Bleak working conditions: ‘Industrial tragedies likely to keep occurring’

Conference stresses need for occupational health and safety laws, implementation.


Our Correspondent September 29, 2014

KARACHI: Two years ago, 259 workers were killed in a garments factory in Baldia in the worst industrial fire in Pakistan’s history. However, the causes behind the workers’ deaths remain, with other similar incidents likely to occur in the future.

Trade unionists, social activists and lawyers expressed their concerns about the lack of action taken to redress the dangerous conditions of the country’s factory on Saturday, the second day of the three-day Sindh Labour Conference organised by Pakistan Institute of Labour Education and Research (Piler) at their office in Gulshan-e-Maymar.



“In the Baldia tragedy, it was not the fire that killed the workers but the actions and inaction of the people in charge of their safety,” said lawyer Faisal Siddiqui, comparing the incident to New York’s Triangle Shirtwaist factory fire that occurred in 1911 and claimed 146 lives.
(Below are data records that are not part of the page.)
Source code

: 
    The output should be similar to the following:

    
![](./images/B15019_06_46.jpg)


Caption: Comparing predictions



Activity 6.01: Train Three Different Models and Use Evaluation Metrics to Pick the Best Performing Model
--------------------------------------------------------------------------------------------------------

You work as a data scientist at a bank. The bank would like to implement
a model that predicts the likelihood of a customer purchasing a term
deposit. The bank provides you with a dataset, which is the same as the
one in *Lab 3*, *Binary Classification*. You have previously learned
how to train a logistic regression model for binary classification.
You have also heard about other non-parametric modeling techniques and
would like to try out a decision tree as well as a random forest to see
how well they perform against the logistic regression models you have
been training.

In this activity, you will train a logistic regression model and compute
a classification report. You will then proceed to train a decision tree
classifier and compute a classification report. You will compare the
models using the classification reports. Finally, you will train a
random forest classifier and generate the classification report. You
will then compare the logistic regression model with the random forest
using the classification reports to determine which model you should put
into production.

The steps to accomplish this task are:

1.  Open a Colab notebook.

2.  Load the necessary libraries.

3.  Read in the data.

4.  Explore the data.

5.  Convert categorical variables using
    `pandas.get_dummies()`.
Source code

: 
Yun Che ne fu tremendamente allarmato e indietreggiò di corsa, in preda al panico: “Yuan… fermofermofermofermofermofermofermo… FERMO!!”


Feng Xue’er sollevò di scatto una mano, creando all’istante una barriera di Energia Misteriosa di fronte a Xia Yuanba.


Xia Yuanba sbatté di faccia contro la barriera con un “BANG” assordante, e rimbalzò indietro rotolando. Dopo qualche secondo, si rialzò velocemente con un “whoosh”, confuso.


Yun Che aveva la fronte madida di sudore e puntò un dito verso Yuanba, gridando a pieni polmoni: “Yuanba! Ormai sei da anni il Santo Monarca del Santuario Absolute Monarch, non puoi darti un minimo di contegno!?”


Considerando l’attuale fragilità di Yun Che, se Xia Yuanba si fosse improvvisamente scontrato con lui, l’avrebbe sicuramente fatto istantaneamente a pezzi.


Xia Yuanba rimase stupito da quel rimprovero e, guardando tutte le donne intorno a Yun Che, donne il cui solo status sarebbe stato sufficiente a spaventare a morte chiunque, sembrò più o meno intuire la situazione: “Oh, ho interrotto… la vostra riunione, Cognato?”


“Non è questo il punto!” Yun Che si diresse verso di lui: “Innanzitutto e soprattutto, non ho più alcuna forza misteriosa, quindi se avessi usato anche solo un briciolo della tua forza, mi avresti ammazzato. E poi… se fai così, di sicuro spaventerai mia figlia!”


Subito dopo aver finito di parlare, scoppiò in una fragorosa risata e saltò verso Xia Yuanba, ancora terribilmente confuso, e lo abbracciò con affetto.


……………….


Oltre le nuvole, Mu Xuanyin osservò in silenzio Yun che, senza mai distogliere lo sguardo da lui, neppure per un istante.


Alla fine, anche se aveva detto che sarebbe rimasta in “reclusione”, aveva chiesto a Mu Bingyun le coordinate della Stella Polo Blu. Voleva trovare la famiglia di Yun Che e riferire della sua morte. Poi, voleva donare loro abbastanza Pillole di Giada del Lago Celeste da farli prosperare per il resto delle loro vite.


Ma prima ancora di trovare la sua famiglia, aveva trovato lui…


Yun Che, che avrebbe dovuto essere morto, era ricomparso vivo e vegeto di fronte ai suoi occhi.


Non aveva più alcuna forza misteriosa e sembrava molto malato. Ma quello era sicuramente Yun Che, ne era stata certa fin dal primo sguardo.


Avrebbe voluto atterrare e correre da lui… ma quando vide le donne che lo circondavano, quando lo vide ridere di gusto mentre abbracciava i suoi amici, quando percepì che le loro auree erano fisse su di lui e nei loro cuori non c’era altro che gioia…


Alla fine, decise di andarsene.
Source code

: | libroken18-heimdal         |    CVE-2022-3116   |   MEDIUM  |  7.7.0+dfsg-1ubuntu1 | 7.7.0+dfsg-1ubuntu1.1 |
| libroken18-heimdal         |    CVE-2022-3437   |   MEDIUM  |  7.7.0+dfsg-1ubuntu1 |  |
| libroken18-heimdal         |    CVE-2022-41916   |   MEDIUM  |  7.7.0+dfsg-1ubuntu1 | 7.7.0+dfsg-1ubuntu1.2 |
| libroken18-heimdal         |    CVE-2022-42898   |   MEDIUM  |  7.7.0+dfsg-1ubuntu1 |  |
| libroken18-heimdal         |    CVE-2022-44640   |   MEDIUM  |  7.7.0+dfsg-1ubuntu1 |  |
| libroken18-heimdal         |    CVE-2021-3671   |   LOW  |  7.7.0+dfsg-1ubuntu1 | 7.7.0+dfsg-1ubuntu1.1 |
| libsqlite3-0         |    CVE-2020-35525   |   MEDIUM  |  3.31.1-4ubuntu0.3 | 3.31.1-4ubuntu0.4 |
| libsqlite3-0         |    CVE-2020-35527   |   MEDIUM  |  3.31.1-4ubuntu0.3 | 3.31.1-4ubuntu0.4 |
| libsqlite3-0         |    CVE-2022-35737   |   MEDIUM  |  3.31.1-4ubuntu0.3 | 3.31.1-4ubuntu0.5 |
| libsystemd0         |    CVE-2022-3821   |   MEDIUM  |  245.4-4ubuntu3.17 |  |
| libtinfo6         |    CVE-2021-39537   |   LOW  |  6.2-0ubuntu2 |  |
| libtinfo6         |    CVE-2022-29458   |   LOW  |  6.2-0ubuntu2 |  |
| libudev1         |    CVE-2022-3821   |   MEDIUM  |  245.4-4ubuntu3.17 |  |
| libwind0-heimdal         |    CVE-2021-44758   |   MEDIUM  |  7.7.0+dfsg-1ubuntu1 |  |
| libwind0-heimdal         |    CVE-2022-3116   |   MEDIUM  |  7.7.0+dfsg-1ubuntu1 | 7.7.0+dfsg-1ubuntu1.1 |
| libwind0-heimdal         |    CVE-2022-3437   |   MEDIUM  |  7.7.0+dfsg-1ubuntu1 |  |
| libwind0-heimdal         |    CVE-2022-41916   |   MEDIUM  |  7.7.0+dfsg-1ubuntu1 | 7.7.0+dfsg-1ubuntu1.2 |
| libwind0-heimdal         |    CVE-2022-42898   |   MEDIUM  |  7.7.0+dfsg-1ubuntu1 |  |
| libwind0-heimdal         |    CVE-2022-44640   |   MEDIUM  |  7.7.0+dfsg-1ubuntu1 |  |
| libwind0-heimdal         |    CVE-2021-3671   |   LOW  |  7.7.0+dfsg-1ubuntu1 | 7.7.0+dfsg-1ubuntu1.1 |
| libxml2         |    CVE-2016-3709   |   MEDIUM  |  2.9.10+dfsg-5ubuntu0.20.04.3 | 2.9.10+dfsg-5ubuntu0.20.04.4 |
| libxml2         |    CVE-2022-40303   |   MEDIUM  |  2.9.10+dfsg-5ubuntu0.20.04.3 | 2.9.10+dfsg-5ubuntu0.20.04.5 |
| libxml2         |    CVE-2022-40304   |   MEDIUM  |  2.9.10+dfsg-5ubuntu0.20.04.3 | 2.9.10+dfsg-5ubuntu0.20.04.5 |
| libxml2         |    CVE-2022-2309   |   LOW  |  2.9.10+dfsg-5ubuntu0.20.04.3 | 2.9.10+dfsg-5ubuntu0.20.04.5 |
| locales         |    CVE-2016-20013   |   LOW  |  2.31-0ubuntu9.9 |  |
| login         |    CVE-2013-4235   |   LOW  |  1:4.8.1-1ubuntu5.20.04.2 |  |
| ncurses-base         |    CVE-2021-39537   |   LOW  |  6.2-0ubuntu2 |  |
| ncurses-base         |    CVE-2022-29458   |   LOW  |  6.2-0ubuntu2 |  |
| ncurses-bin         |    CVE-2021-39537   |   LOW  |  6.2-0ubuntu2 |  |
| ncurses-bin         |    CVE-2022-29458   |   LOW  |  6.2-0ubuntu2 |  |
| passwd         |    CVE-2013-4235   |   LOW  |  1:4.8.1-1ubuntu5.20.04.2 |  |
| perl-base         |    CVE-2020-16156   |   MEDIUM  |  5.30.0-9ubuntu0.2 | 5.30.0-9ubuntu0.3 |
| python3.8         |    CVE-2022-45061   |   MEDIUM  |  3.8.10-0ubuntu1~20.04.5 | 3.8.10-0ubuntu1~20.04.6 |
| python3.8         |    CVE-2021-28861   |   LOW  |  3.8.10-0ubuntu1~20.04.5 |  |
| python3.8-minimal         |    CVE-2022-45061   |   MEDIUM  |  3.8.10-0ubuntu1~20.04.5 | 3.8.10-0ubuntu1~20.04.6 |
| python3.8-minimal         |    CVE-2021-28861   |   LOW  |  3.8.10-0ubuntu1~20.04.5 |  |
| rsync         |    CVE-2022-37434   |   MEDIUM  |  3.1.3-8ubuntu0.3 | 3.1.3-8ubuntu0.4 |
He said that both incidents happened in similar circumstances, with the owners of both the factories giving nearly the same statements about the closure of factory doors at the time of the fires, trapping workers inside.

“People died here because the building was constructed in violation of by-laws,” he said. “It was not even registered with the labour department, so the department did not bother to inspect it.”

Siddiqui highlighted the need for enforcing laws that deal with labourers, calling for pressure from international buyers to ensure the implementation of health and safety regulations. “Even if just Section 35 of the decades-old Factories Act of 1934 is implemented, many incidents can be avoided,” he asserted.

Security consultant Naeem Sadiq said that 98 per cent of the factories had no health and safety system in place, with their workers having no choice but to risk their lives every day. “People do not go to work to get injured,” he said, stressing the necessity for preventive measures for occupational health and safety. “Incidents like this happen every day in Pakistan, people die while working every day, and the reason for this is the absence of legislation for occupational health and safety standards in the country; we still rely on the 1934 Factories Act, which does not have any such standards.”

Economist Dr Kaiser Bengali said that the same land reforms could not work in every region of the country, because landownership follows different patterns in different regions; instead, each province should have separate land reforms, he suggested. “In Sindh and Naseerabad, Balochistan, there is traditional agribusiness, where the feudal lords exploit the tenants,” he explained, showing data from a survey of various districts of Pakistan. “Meanwhile, South Punjab has corporate farming where the peasants do not live on the landlord’s farms, and Khyber-Pakhtunkhwa mostly has small landowners, possessing one or two acres of land.”

Dr Bengali went on to assert that the landlords with large holdings had no interest in development. He further called for an end to tenancy in the agricultural sector. “Tenancy and sharecropping create dependency, leaving peasants socially and politically dependent on landlords,” he said. “Removing tenancy will eliminate this relationship, giving them freedom to work and vote as they please.”

Published in The Express Tribune, September 29th, 2014.